- Seçilmiş Bölüm:
+===+

Amerika ile gönül bağları

Türkiye’de sıkı bir kampanyadır gidiyor. İslamcı kalemlerle, kalemlerini AB’ye kiralayan yazarçizer takımı, pür telaş Amerika’yı Türk kamuoyuna şirin gösterme kampanyasına girdi. E aldıkları paraları, davetleri hak etmek zorundalar. Hani Amerikalı yetkililer sürekli şikâyet ediyordu ya Türk halkı bizi sevmiyor diye. İşte akılları sıra, Türk askerinin kafasına torba geçirerek yarattıkları düşmanlığı böylece kiraladıkları kalemler ve siyasetçileri kullanarak silecekler.
Bu konu, Türk Amerikan ilişkilerinde hareketlilik gösteren tek nokta değil tabii. Yani aramızdaki sorun Amerikalılara yönelik gönül bağlarımız dışında da ne yazık ki çok faal. Şu sıralar, iyilik meleği rolünün yanı sıra, ABD’nin Kürt planı da yürürlükte. Zaten her ikisi yan yana işleme konuldu. Aylardır yazıp çiziyoruz, bu planın şifreleri yavaş yavaş ve zemin yoklayarak ortaya çıkıyor diye. Gelişmeler bizi yalancı çıkarmadı.

+===+

- Verilen Bilgiler:
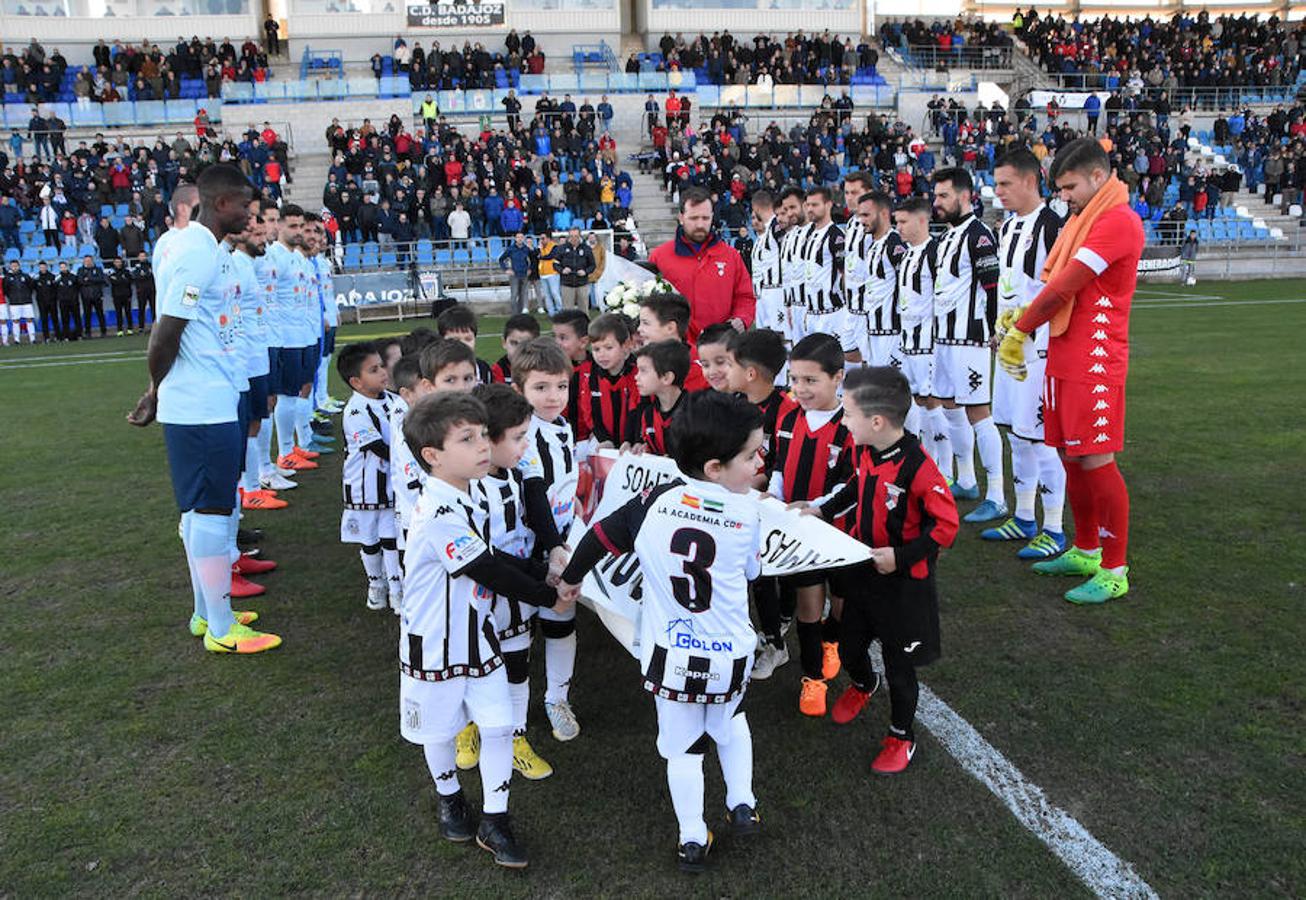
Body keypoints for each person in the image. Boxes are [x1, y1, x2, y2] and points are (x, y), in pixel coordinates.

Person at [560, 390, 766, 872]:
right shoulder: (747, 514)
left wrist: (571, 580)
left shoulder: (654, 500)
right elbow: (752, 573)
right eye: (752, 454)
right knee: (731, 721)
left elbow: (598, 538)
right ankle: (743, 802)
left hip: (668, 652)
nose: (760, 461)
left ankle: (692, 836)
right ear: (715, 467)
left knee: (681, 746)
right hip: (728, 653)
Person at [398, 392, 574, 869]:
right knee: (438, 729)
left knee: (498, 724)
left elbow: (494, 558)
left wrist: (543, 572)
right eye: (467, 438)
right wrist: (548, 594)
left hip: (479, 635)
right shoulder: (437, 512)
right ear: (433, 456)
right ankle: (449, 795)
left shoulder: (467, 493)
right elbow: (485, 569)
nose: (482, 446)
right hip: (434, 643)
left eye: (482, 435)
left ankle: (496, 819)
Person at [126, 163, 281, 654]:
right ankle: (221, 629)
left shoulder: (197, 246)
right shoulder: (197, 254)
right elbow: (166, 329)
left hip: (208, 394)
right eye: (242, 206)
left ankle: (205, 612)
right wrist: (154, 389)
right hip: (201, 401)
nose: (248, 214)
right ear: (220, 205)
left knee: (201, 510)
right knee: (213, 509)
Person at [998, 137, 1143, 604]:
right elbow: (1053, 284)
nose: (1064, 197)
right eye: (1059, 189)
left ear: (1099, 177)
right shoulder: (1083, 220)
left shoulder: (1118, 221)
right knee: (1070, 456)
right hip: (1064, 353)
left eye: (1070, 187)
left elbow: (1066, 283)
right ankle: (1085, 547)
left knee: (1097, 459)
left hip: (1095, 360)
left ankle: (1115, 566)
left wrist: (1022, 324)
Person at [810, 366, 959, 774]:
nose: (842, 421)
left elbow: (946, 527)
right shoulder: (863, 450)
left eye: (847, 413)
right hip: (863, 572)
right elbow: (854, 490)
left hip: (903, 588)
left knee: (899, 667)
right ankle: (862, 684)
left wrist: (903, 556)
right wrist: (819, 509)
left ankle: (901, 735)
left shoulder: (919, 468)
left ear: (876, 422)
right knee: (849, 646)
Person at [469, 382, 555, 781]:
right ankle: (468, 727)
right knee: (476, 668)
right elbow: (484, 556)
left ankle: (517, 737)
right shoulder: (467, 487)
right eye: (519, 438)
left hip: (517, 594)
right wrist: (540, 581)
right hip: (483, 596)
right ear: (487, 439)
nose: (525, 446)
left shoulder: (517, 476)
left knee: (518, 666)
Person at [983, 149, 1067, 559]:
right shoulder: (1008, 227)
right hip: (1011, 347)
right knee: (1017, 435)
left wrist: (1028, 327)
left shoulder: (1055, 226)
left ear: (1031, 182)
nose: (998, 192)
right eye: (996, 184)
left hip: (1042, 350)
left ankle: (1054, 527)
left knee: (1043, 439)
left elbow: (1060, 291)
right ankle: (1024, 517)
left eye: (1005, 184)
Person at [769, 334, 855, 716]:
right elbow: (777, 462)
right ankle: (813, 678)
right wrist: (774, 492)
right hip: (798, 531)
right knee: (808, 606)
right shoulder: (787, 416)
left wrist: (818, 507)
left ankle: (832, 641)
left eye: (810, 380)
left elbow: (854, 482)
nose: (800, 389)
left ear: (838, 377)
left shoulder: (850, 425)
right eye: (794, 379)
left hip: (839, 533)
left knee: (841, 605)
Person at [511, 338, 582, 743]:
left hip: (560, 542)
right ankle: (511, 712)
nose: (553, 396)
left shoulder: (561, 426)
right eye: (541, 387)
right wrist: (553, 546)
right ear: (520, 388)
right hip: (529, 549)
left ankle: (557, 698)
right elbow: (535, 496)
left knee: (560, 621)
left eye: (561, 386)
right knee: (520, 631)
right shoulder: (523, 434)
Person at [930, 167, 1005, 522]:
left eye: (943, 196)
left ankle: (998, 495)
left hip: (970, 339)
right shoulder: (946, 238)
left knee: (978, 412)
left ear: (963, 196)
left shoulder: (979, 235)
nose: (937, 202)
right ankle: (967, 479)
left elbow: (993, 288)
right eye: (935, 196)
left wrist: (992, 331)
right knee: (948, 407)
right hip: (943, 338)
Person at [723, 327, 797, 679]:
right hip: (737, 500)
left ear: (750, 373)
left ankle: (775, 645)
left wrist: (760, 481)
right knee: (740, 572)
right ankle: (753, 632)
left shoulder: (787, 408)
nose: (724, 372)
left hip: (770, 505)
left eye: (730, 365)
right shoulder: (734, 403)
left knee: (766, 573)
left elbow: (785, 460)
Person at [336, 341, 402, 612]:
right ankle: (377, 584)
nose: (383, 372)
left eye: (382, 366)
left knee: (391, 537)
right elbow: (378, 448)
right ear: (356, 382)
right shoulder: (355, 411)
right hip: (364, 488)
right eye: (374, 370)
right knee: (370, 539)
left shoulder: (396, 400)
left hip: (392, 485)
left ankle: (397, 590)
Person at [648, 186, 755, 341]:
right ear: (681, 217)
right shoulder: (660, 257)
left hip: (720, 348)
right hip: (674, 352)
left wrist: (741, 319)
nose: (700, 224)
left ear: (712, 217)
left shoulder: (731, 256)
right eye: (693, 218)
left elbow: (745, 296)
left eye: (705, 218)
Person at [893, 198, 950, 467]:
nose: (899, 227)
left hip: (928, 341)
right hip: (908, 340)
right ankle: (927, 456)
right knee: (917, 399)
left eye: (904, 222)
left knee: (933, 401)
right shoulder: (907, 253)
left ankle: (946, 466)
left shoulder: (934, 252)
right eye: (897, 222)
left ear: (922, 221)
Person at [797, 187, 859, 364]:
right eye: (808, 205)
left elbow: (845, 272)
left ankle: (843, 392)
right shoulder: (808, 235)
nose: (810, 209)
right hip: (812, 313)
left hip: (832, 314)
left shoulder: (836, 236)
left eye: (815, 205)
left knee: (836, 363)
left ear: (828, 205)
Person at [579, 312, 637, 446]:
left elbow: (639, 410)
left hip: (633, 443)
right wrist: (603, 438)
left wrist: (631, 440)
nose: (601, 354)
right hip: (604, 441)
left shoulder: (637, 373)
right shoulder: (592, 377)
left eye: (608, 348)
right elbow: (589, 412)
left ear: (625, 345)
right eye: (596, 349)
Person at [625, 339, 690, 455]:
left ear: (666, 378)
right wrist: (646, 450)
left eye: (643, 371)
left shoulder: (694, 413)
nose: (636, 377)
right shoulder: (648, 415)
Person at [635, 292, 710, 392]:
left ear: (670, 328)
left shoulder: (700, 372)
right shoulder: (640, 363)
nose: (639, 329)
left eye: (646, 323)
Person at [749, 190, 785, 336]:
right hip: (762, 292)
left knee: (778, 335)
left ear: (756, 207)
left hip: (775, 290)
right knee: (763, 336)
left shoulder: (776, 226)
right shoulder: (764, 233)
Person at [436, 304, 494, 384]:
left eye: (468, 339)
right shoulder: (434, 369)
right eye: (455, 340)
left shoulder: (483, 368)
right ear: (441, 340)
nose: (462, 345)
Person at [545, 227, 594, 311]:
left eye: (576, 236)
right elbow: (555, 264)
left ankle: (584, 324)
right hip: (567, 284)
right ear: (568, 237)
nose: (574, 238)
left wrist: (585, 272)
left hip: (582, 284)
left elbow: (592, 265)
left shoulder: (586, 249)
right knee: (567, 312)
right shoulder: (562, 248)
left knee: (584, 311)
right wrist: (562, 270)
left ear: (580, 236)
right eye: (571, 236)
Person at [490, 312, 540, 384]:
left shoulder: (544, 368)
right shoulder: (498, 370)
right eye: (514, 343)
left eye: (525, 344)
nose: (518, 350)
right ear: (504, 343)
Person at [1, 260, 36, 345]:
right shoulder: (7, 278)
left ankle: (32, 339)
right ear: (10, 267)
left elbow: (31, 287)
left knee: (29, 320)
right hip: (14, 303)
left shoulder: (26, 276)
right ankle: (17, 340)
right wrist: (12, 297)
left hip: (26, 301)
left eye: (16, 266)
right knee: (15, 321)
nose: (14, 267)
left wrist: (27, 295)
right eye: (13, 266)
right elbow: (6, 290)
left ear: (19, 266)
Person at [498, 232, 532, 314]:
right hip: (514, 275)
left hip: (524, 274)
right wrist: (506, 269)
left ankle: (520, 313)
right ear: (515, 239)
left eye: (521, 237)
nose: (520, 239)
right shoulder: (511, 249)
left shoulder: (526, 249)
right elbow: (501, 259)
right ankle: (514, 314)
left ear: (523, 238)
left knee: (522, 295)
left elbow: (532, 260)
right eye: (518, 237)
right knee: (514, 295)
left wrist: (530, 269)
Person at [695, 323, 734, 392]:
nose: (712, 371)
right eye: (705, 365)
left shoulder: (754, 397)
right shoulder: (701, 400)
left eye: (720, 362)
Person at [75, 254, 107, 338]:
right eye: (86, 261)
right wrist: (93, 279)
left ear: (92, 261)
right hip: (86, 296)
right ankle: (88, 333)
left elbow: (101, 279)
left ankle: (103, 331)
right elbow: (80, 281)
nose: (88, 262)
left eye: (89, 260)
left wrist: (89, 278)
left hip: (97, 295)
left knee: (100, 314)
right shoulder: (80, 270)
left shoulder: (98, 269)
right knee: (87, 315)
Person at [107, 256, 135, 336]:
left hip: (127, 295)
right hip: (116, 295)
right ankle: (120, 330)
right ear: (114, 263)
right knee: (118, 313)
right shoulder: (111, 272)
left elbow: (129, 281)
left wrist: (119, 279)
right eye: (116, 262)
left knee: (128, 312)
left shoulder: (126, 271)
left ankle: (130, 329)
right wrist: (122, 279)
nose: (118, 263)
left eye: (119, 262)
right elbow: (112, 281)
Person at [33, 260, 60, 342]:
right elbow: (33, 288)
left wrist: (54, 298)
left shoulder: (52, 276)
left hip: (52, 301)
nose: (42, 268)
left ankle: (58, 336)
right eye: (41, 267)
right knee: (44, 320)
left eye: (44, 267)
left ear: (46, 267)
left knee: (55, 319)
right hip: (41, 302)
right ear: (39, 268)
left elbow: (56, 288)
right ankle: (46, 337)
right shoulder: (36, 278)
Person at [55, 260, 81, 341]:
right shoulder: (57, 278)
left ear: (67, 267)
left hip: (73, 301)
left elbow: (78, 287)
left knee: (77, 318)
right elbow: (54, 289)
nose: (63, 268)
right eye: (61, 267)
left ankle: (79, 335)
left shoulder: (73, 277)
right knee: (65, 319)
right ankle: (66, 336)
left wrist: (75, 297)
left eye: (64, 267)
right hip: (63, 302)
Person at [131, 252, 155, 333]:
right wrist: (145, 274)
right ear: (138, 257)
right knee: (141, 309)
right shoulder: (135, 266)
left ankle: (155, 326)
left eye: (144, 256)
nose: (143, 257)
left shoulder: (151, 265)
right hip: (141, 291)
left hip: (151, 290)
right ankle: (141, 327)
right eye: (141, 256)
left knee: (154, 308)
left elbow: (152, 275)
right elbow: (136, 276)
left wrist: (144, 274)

+===+

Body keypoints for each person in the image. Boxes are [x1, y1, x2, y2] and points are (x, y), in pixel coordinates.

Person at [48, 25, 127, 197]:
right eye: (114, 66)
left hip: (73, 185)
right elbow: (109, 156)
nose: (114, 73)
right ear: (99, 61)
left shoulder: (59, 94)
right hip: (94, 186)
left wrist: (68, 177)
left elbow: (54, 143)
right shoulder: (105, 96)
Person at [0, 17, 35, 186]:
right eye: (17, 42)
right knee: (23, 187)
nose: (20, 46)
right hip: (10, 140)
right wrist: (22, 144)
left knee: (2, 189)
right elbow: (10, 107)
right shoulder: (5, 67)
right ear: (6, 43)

+===+

- Görev Maddesi 1: Seçilmiş bölümün "Amerika ile gönül" sözlerinin geçtiği yerden başlayıp "siyasetçileri kullanarak silecekler." sözlerinden sonra biten kısmını harfi harfine tekrar yazar mısın?
- Görev Maddesi 2:
Seçilmiş bölüme göre şu soruları yanıtlar mısın?
(a) Amerikalı yetkililer sürekli neden şikâyet ediyordu?
(b) İyilik meleği rolünün yanı sıra ABD'nin hangi planı yürürlükte?
(c) Bu planın şifreleri nasıl ortaya çıkıyor?

- Sorunun Çözümü 1:
Amerika ile gönül bağları

Türkiye’de sıkı bir kampanyadır gidiyor. İslamcı kalemlerle, kalemlerini AB’ye kiralayan yazarçizer takımı, pür telaş Amerika’yı Türk kamuoyuna şirin gösterme kampanyasına girdi. E aldıkları paraları, davetleri hak etmek zorundalar. Hani Amerikalı yetkililer sürekli şikâyet ediyordu ya Türk halkı bizi sevmiyor diye. İşte akılları sıra, Türk askerinin kafasına torba geçirerek yarattıkları düşmanlığı böylece kiraladıkları kalemler ve siyasetçileri kullanarak silecekler.

- Sorunun Çözümü 2:
(a) Türk halkının kendilerini sevmediğinden.
(b) Kürt planı.
(c) Yavaş yavaş ve zemin yoklayarak.